[EXERCISE MATERIAL Boundary: Start]

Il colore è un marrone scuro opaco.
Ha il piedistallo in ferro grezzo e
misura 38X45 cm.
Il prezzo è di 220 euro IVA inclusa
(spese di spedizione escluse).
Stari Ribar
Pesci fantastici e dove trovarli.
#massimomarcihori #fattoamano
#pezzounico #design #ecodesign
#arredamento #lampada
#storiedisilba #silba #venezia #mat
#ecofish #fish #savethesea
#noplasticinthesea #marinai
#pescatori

[EXERCISE MATERIAL Boundary: End]

EXERCISE DETAILS: Give back exactly the lines running from the line containing "#arredamento #lampada" through the end of the material above, both included, and nothing beyond them.

OUTPUT:
#arredamento #lampada
#storiedisilba #silba #venezia #mat
#ecofish #fish #savethesea
#noplasticinthesea #marinai
#pescatori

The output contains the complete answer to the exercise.